Question

How do you prove by induction that `n(n+1)(n+2)(n+3)` is divisible by `24` for any non-negative integer `n` ?

Answer 1

See explanation...

Explanation:

Let `P(n)` be the proposition:

`n(n+1)(n+2)(n+3)" "` is divisible by `24`

Base case

`P(0) = 0(1)(2)(3) = 0" "` is divisible by `24`

Induction step

Suppose `P(n)`.

Then:

`(n+1)(n+2)(n+3)(n+4)`

`= n(n+1)(n+2)(n+3)+4(n+1)(n+2)(n+3)`

We know that `n(n+1)(n+2)(n+3)` is divisible by `24`.

So we just have to show that `4(n+1)(n+2)(n+3)` is divisible by `24` too.

Note that exactly one of `(n+1)`, `(n+2)` and `(n+3)` will be divisible by `3`. So their product is also divisible by `3`.

Note that one of `(n+1)` and `(n+2)` is even.

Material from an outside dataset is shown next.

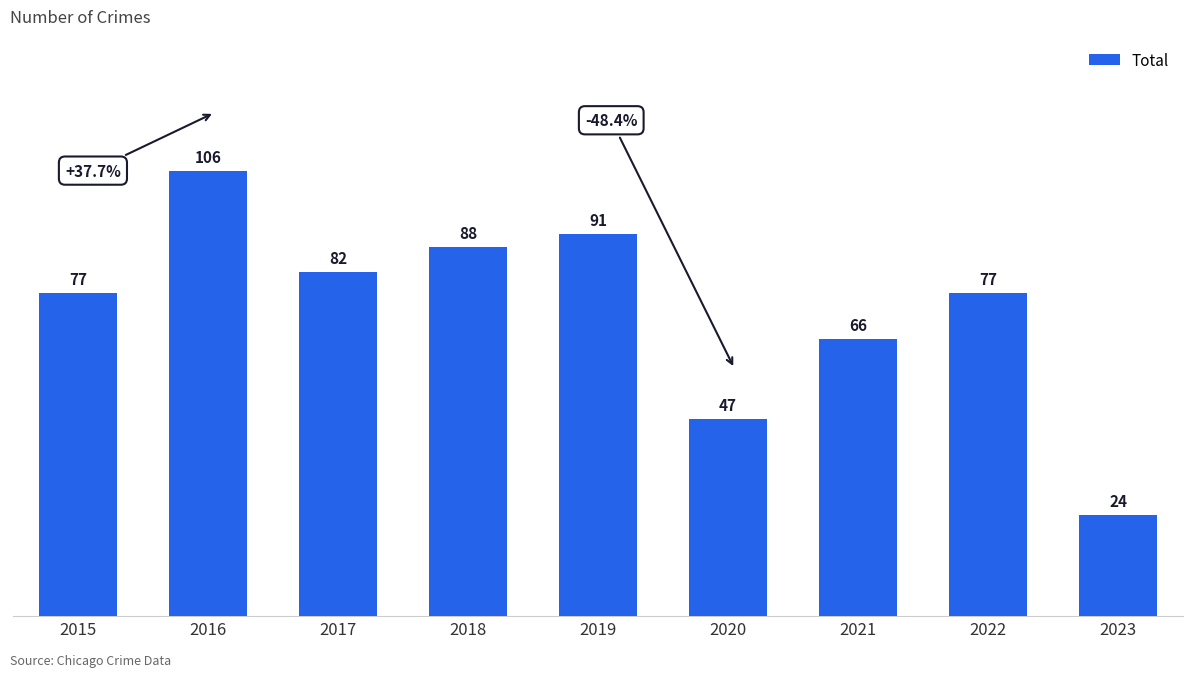

Where is the data nearest to the value 65?

2021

So their product is too.

Hence `(n+1)(n+2)(n+3)` is divisible by both `3` and `2` and therefore by their product `6`.

So `4(n+1)(n+2)(n+3)` is divisible by `4 * 6 = 24` as required.

Conclusion

Having shown that `P(0)` holds and `P(n) -> P(n+1)`, we can deduce that `P(n)` holds for all natural numbers `n`.